Italiano lo sta usando come un vero e proprio jolly offensivo:

  • Sulla trequarti: per dare qualità nell’ultimo passaggio e rifinire per Castro.
  • Esterno a destra: per rientrare sul suo mancino velenoso, offrendo un’alternativa a un Orsolini che ultimamente è apparso un po’ affaticato. Questa capacità di ricoprire più ruoli permette al Bologna di cambiare modulo a gara in corso senza perdere equilibrio, un vantaggio enorme negli scontri diretti che vedremo a fine marzo (come quello con la Lazio).
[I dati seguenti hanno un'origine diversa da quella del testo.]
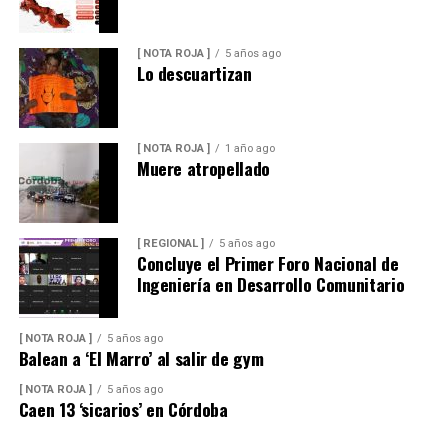
[ NOTA ROJA ]
5 años ago
Lo descuartizan
[ NOTA ROJA ]
1 año ago
Muere atropellado
[ REGIONAL ]
5 años ago
Concluye el Primer Foro Nacional de
Ingeniería en Desarrollo Comunitario
[ NOTA ROJA ]
5 años ago
Balean a ‘El Marro’ al salir de gym
[ NOTA ROJA ]
5 años ago
Caen 13 ‘sicarios’ en Córdoba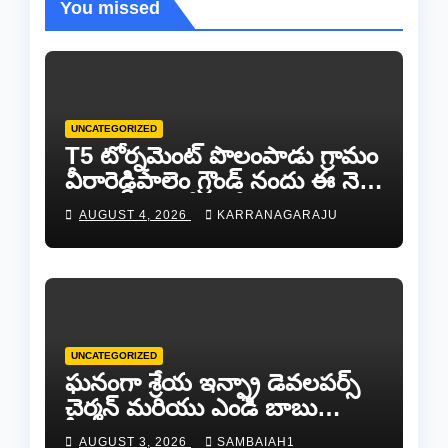
You missed
UNCATEGORIZED
T5 టోర్నమెంట్ పొలంపాడు గ్రామం
వీరారెడ్డిపాలెం గ్రౌండ్ నందు ఈ నెల
14,15,16,తేదీలలో ఘనంగా
AUGUST 4, 2026
KARRANAGARAJU
నిర్వహించబడును.
UNCATEGORIZED
ఘనంగా శ్రేయ ఇన్ఫ్రా డెవలపర్స్
చైర్మన్ మరియు ఎండి బాబు
ఆగస్టస్ జన్మదిన వేడుకలు
AUGUST 3, 2026
SAMBAIAH1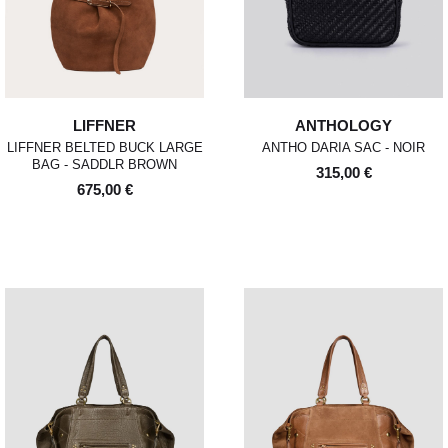
LIFFNER
ANTHOLOGY
LIFFNER BELTED BUCK LARGE
ANTHO DARIA SAC - NOIR
BAG - SADDLR BROWN
315,00 €
675,00 €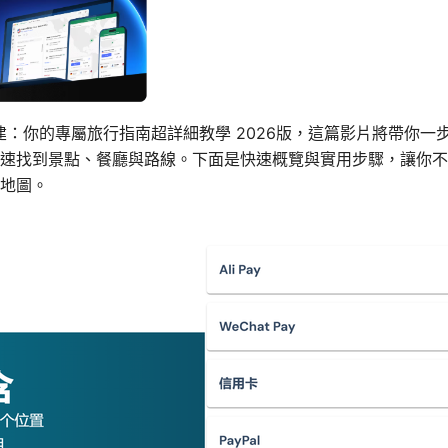
地圖 創建：你的專屬旅行指南超詳細教學 2026版，這篇影片將帶你
速找到景點、餐廳與路線。下面是快速概覽與實用步驟，讓你不
地圖。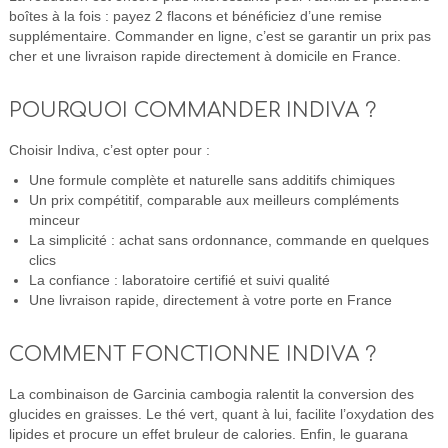
boîtes à la fois : payez 2 flacons et bénéficiez d’une remise
supplémentaire. Commander en ligne, c’est se garantir un prix pas
cher et une livraison rapide directement à domicile en France.
POURQUOI COMMANDER INDIVA ?
Choisir Indiva, c’est opter pour :
Une formule complète et naturelle sans additifs chimiques
Un prix compétitif, comparable aux meilleurs compléments
minceur
La simplicité : achat sans ordonnance, commande en quelques
clics
La confiance : laboratoire certifié et suivi qualité
Une livraison rapide, directement à votre porte en France
COMMENT FONCTIONNE INDIVA ?
La combinaison de Garcinia cambogia ralentit la conversion des
glucides en graisses. Le thé vert, quant à lui, facilite l’oxydation des
lipides et procure un effet bruleur de calories. Enfin, le guarana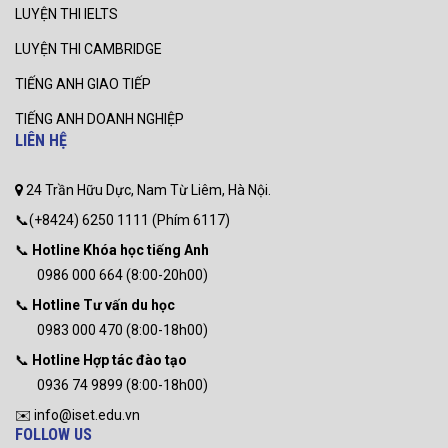
LUYỆN THI IELTS
LUYỆN THI CAMBRIDGE
TIẾNG ANH GIAO TIẾP
TIẾNG ANH DOANH NGHIỆP
LIÊN HỆ
24 Trần Hữu Dực, Nam Từ Liêm, Hà Nội.
📞(+8424) 6250 1111 (Phím 6117)
📞
Hotline Khóa học tiếng Anh
0986 000 664 (8:00-20h00)
📞
Hotline Tư vấn du học
0983 000 470 (8:00-18h00)
📞
Hotline Hợp tác đào tạo
0936 74 9899 (8:00-18h00)
✉️ info@iset.edu.vn
FOLLOW US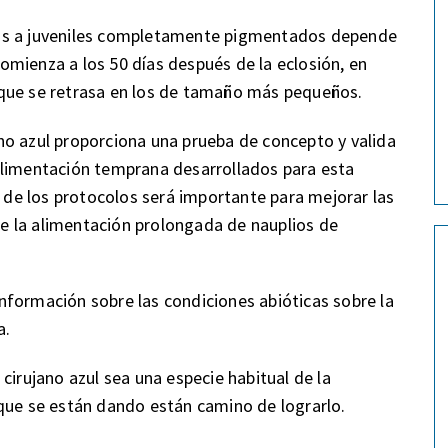
sis a juveniles completamente pigmentados depende
mienza a los 50 días después de la eclosión, en
 que se retrasa en los de tamaño más pequeños.
jano azul proporciona una prueba de concepto y valida
alimentación temprana desarrollados para esta
a de los protocolos será importante para mejorar las
 de la alimentación prolongada de nauplios de
nformación sobre las condiciones abióticas sobre la
a.
cirujano azul sea una especie habitual de la
que se están dando están camino de lograrlo.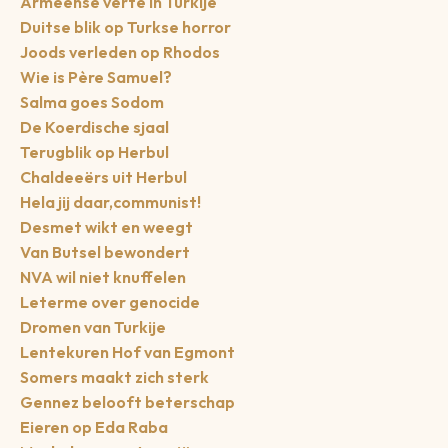
Armeense verte in Turkije
Duitse blik op Turkse horror
Joods verleden op Rhodos
Wie is Père Samuel?
Salma goes Sodom
De Koerdische sjaal
Terugblik op Herbul
Chaldeeërs uit Herbul
Hela jij daar,communist!
Desmet wikt en weegt
Van Butsel bewondert
NVA wil niet knuffelen
Leterme over genocide
Dromen van Turkije
Lentekuren Hof van Egmont
Somers maakt zich sterk
Gennez belooft beterschap
Eieren op Eda Raba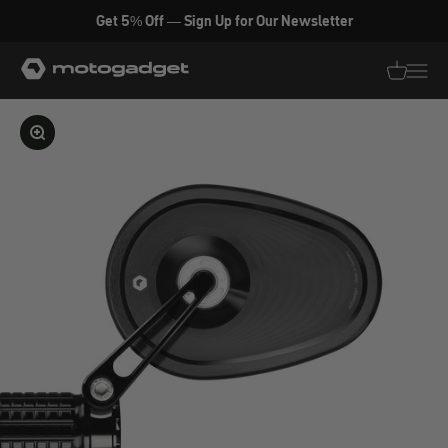
Zum Inhalt springen
Get 5% Off — Sign Up for Our Newsletter
motogadget GmbH
Translati
Transl
Bild vergrößern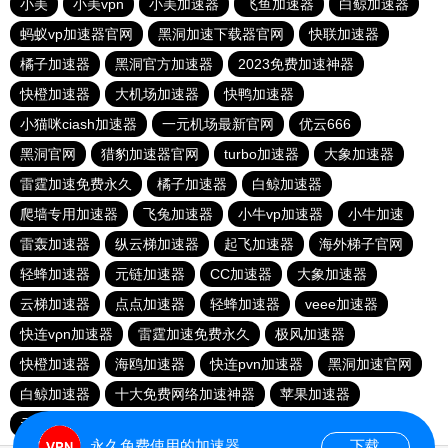
小美
小美vpn
小美加速器
飞鱼加速器
白鲸加速器
蚂蚁vp加速器官网
黑洞加速下载器官网
快联加速器
橘子加速器
黑洞官方加速器
2023免费加速神器
快橙加速器
大机场加速器
快鸭加速器
小猫咪ciash加速器
一元机场最新官网
优云666
黑洞官网
猎豹加速器官网
turbo加速器
大象加速器
雷霆加速免费永久
橘子加速器
白鲸加速器
爬墙专用加速器
飞兔加速器
小牛vp加速器
小牛加速
雷轰加速器
纵云梯加速器
起飞加速器
海外梯子官网
轻蜂加速器
元链加速器
CC加速器
大象加速器
云梯加速器
点点加速器
轻蜂加速器
veee加速器
快连vρn加速器
雷霆加速免费永久
极风加速器
快橙加速器
海鸥加速器
快连pvn加速器
黑洞加速官网
白鲸加速器
十大免费网络加速神器
苹果加速器
元链加速器
永久免费使用的加速器
下载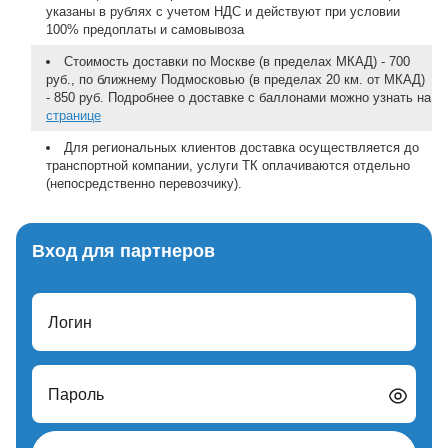
указаны в рублях с учетом НДС и действуют при условии
100% предоплаты и самовывоза
Стоимость доставки по Москве (в пределах МКАД) - 700
руб., по ближнему Подмосковью (в пределах 20 км. от МКАД)
- 850 руб. Подробнее о доставке с баллонами можно узнать на
странице
Для региональных клиентов доставка осуществляется до
транспортной компании, услуги ТК оплачиваются отдельно
(непосредственно перевозчику).
Вход для партнеров
Логин
Пароль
Il Bologna è atteso dal ritorno contro il Brann e, sperabilmente, dai turni successivi di Europa League. L’esperienza internazionale di Bernardeschi è oro colato: sa come gestire i ritmi di una partita europea e come “congelare” il possesso palla quando bisogna difendere un risultato. Mentre i più giovani potrebbero pagare l’adrenalina della coppa, lui garantisce una gestione lucida delle energie.

Le ultime pagelle lo hanno visto spesso più in palla di Orsolini. Questa concorrenza interna è sanissima: obbliga “Orso” a alzare il livello e garantisce a Italiano di avere sempre un esterno fresco e decisivo.

Se Bernardeschi continua con questa condizione fisica, potrebbe diventare l’uomo copertina della volata europea, trascinando la squadra proprio in quei match “semplici sulla carta” (Pisa e Verona) dove serve qualità per scardinare le difese chiuse.